Going forward, Plaintiffs who decide to issue proceedings as a result of an alleged data breach will have the following options:
- They can issue a claim for a breach of their data protection rights under section 117 of the Data Protection Act 2018 claiming mental distress simpliciter. The court is now clear that this will result in a nominal award. Claimants will still have to reach a certain threshold of credibility to achieve such compensation, such that mere upset and annoyance as would be expected following a data breach will not alone be sufficient to obtain compensation. See our previous insights on analysis of claims for non-material damages.
- If a plaintiff has suffered more severe consequences as a result of the breach (i.e. a recognised psychiatric illness), they can proceed to go through the PIAB authorisation process.

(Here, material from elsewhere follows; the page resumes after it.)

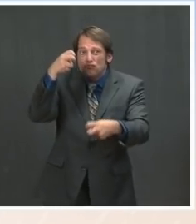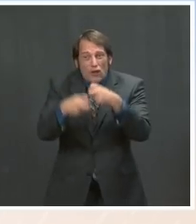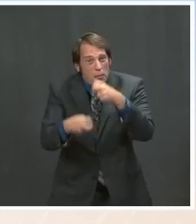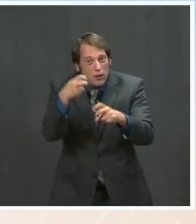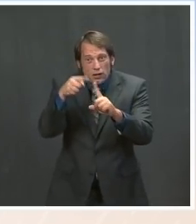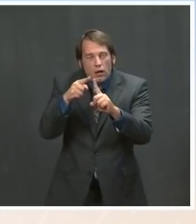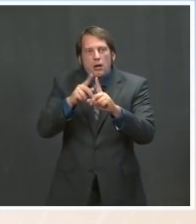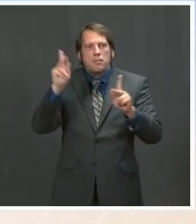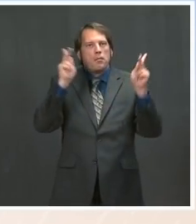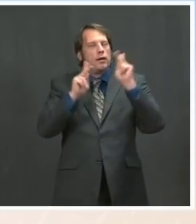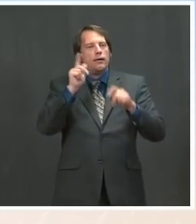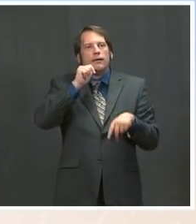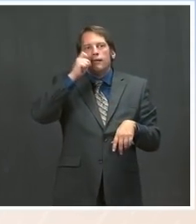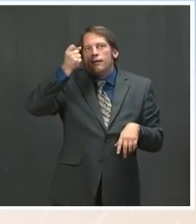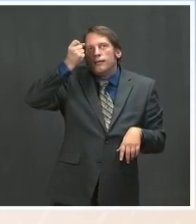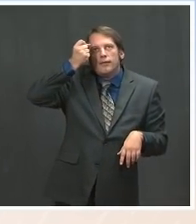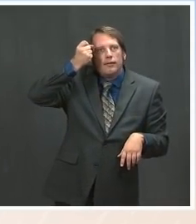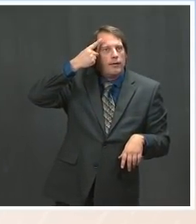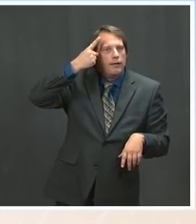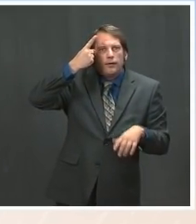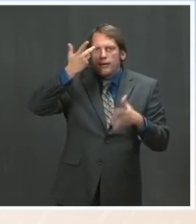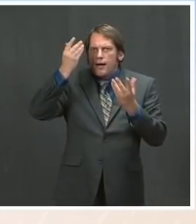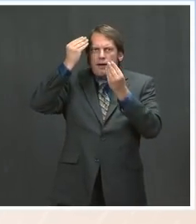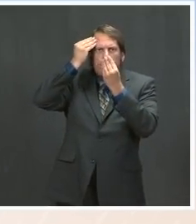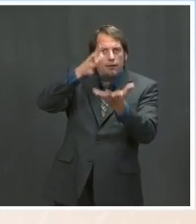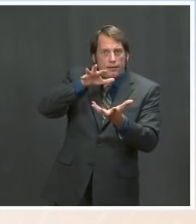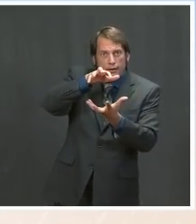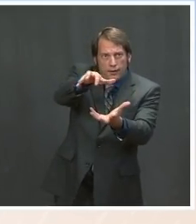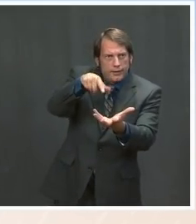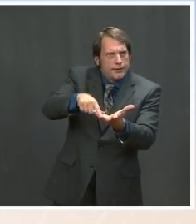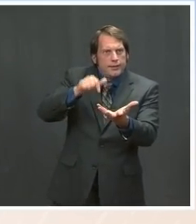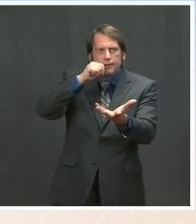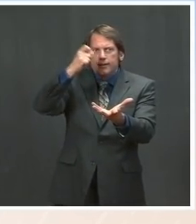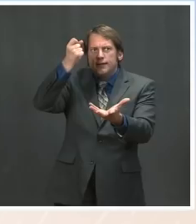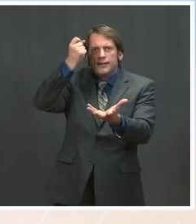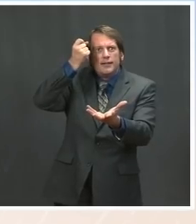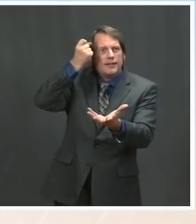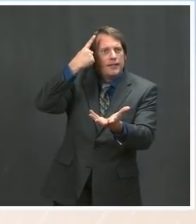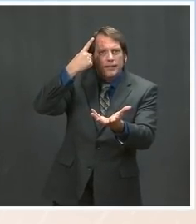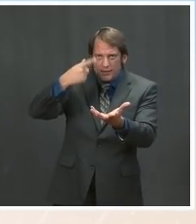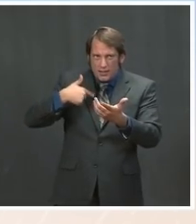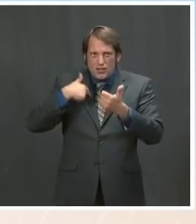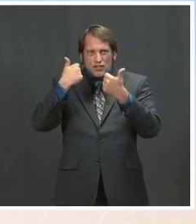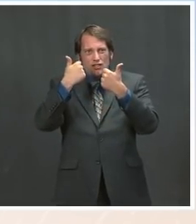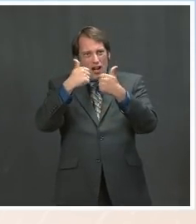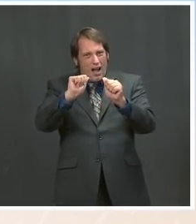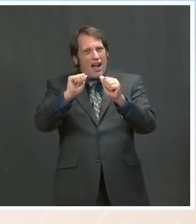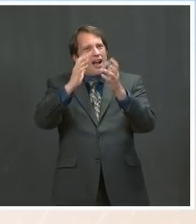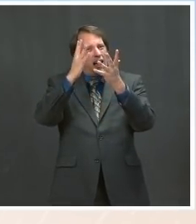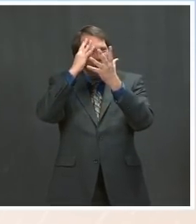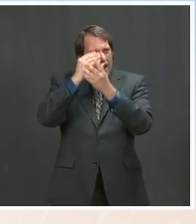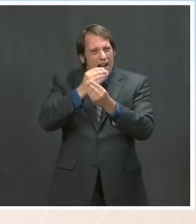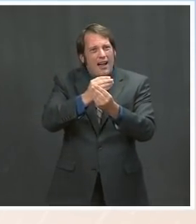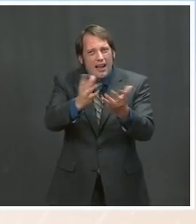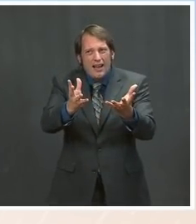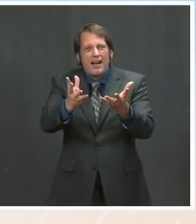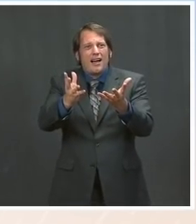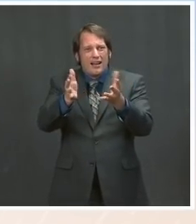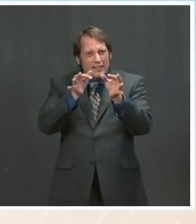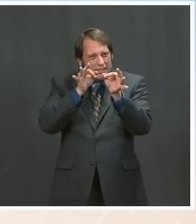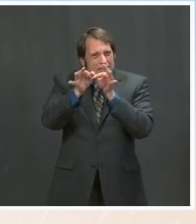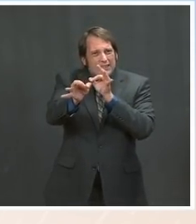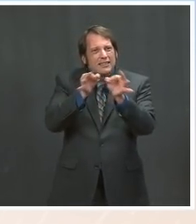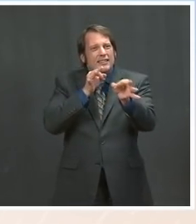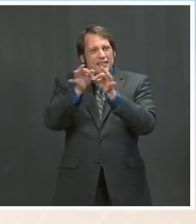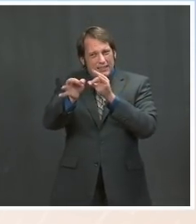public and weren't conveying what we were trying to project to countries around the world. And it's incumbent upon us to make sure there's an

This will require medical evidence to support this aspect of their claim. Once an Authorisation has been issued by PIAB, the Plaintiff can then proceed to issue a Personal Injuries summons seeking damages for the alleged injury.
- A Plaintiff can issue a claim for material damages for a data breach, where the loss suffered is quantifiable. These types of claims do not require a PIAB Authorisiton (unless the Plaintiff is also pleading personal injury).

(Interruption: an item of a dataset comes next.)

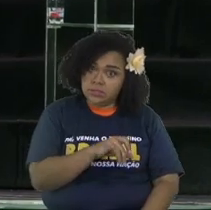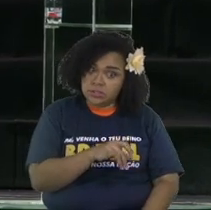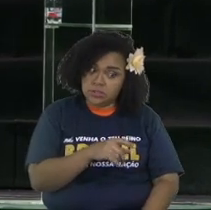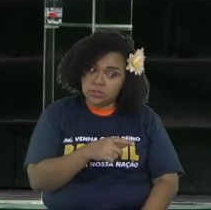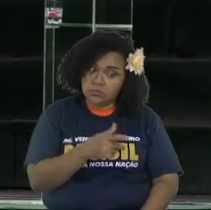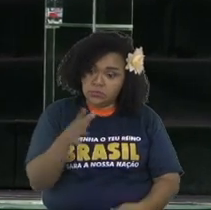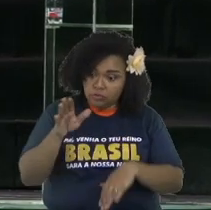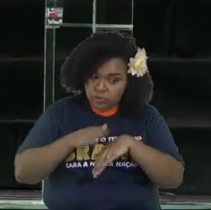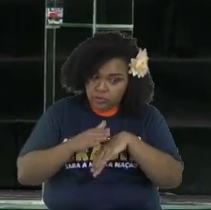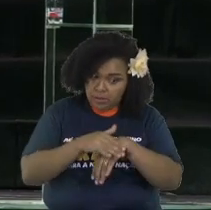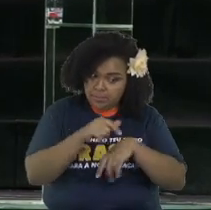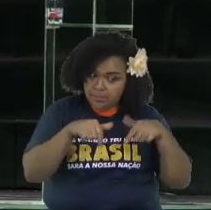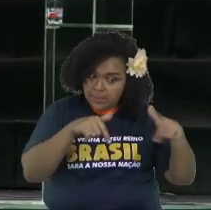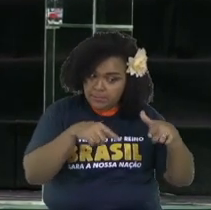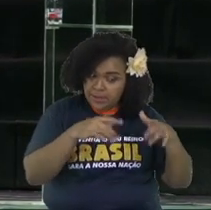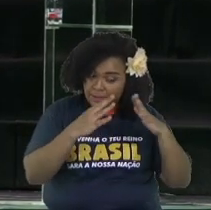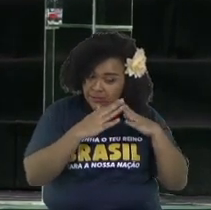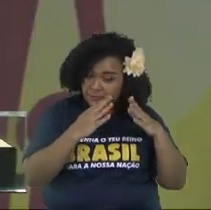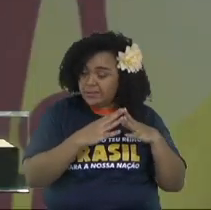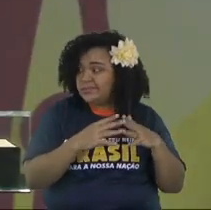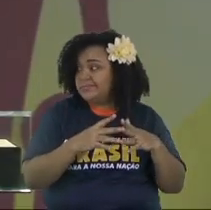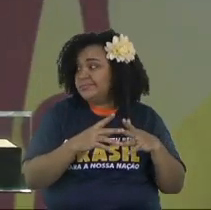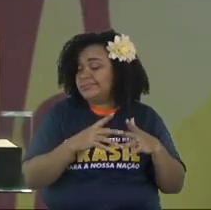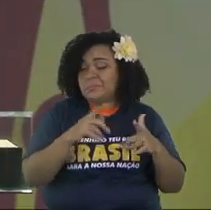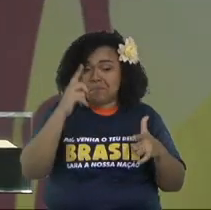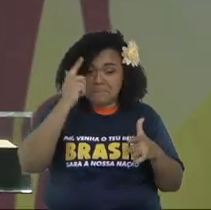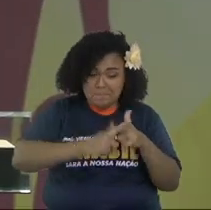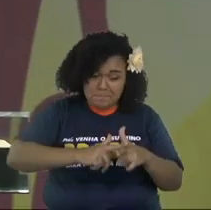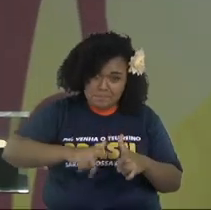But you're insane if you hire a guy like him.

A link to the full judgment can be found here.
[1] Murray v. Budds [2017] IESC 4,
[2] (i) Change of approach by Germany to claims for non-material damage under the GDPR; (ii) Damages arising from a data breach: when is it really non-material?; (iii) Is distress, upset or anxiety a form of personal injury? - Supreme Court to hear appeal that will impact future of personal data breach claims
[3] See Murphy v Callanan [2013] IEHC 455 Croke v Waterford Crystal [2004] IESC 97, and Moorehouse v Governor of Wheatfield Prison [2015] IESC 21.